_Uraian Tugas:_ Terjemahkan ke dalam bahasa Inggris kalimat berikut dari teks tentang pandangan Islam terhadap perang: "Sebagai murid studi (pemikiran) Islam, saya pun punya keyakinan bahwa Islam pada dasarnya membenci perang."

_Teks yang Disediakan:_
___

Akhirnya, saya tegaskan di sini, saya bukan orang yang suka perang dan kekerasan. Sebagai murid studi (pemikiran) Islam, saya pun punya keyakinan bahwa Islam pada dasarnya membenci perang. Inilah kenyataannya yang dikatakan Al-Qur’an. Al-Qur’an menyatakan: “Diwajibkan atasmu berperang. Meski kamu membencinya”. Ya, dalam kondisi-kondisi sangat khusus, perang diperbolehkan. Yakni untuk pertahanan diri atau melawan penindasan. Demikianlah Allah firmankan lagi:
“Telah diizinkan (berperang) bagi orang-orang yang diperangi, karena sesungguhnya mereka telah dianiaya. Dan sesungguhnya Allah benar-benar menolong mereka itu, (yaitu) orang-orang yang telah diusir dari kampung halaman mereka tanpa alasan yang benar, hanya karena mereka berkata, ‘Tuhan kami ialah Allah.’ Seandainya Allah tidak menolak (keganasan) sebagian manusia dengan sebagian yang lain, tentu telah dirobohkan biara-biara Nasrani, gereja-gereja, rumah-rumah ibadah orang Yahudi dan masjid-masjid, yang di dalamnya banyak disebut nama Allah. Allah pasti akan menolong orang yang menolong (agama)-Nya. Sungguh, Allah Mahakuat, Mahaperkasa” (QS. Al-Hajj [39]: 40).

___

_Daftar Entri:_
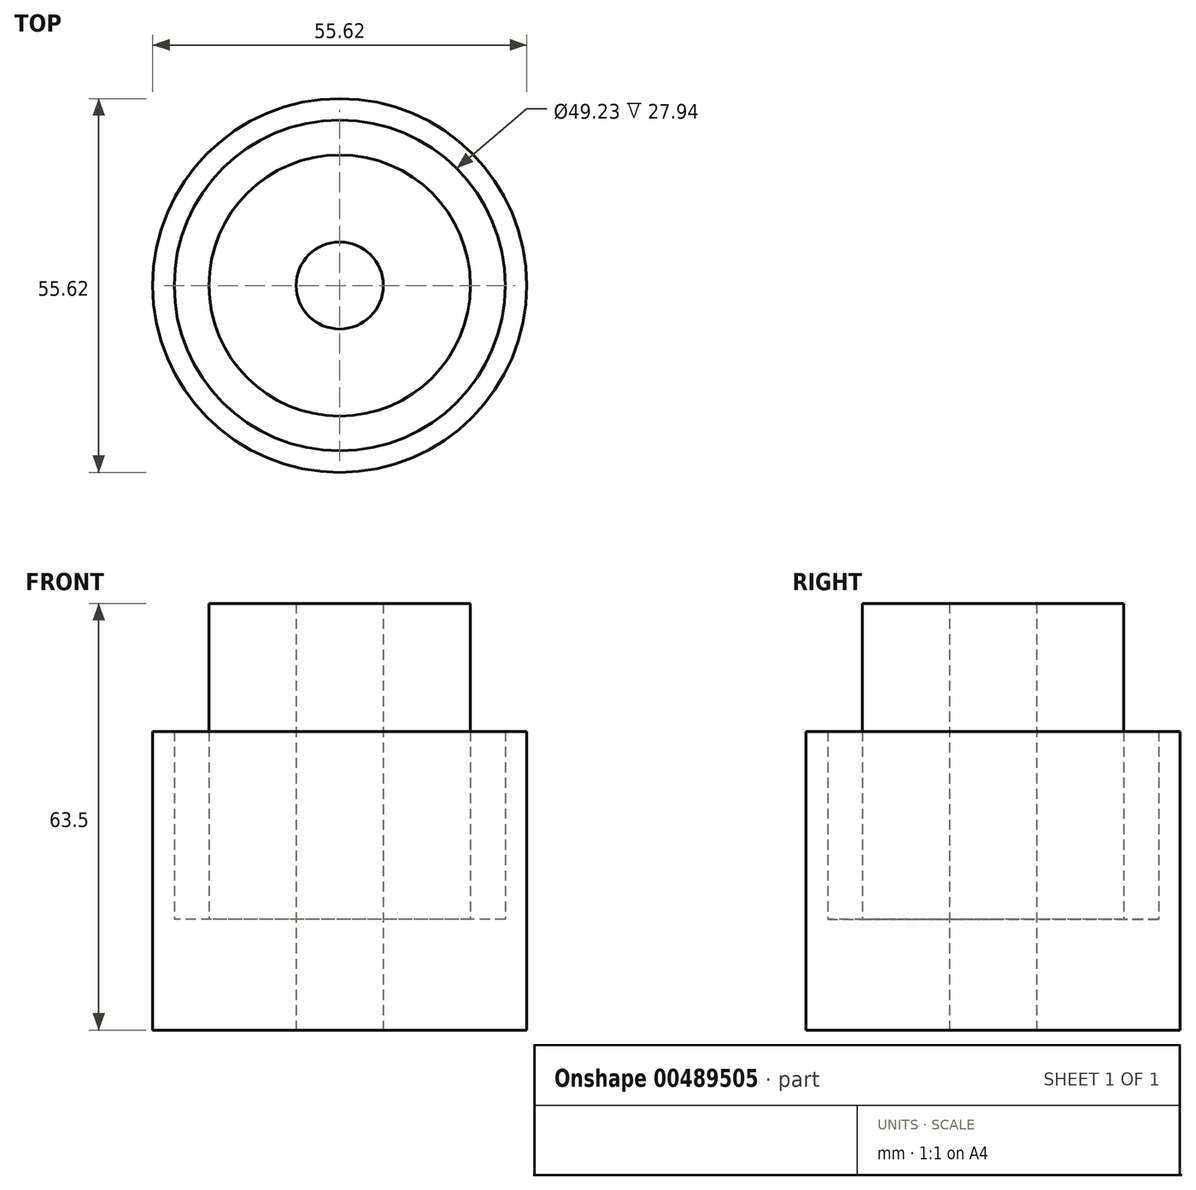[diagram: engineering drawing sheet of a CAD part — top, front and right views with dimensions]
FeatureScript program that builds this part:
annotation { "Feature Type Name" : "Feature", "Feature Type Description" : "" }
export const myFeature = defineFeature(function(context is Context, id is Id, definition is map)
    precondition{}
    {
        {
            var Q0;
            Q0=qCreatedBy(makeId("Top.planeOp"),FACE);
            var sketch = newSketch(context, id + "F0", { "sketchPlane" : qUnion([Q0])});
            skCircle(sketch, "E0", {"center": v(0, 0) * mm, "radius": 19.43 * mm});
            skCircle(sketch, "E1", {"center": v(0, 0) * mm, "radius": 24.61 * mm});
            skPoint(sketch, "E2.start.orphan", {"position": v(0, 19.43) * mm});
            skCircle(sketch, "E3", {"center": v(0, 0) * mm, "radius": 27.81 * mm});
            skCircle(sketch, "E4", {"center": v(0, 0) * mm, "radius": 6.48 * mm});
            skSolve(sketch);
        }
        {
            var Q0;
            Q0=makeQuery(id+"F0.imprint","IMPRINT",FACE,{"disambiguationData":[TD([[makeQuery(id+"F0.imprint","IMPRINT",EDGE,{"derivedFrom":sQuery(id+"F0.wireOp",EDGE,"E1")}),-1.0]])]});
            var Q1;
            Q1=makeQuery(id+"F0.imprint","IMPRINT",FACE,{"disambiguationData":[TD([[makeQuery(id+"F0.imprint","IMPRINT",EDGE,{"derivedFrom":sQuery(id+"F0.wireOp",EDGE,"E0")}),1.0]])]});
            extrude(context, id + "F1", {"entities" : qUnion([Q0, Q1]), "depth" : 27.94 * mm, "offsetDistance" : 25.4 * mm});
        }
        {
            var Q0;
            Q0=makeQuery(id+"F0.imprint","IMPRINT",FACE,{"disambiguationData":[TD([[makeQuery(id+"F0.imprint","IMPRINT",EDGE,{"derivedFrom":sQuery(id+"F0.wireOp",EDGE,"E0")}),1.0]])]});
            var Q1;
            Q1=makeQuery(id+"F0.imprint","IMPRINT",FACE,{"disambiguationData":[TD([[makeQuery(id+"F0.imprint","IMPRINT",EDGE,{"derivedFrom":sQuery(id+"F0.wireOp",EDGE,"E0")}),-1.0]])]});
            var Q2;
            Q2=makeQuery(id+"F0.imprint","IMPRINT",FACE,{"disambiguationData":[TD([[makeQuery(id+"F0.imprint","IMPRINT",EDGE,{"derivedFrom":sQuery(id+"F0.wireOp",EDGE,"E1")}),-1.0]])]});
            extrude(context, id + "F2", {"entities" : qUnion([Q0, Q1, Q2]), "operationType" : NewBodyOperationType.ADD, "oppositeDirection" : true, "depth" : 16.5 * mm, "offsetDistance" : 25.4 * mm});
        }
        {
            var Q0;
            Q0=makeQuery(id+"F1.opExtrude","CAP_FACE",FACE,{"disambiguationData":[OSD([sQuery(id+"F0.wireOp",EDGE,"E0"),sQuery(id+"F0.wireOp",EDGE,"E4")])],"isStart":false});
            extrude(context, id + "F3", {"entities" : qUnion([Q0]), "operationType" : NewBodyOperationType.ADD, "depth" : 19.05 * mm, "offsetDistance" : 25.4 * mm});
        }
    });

___

_Jawaban:_ As a student of Islamic studies (thought), I too hold the conviction that Islam fundamentally hates war.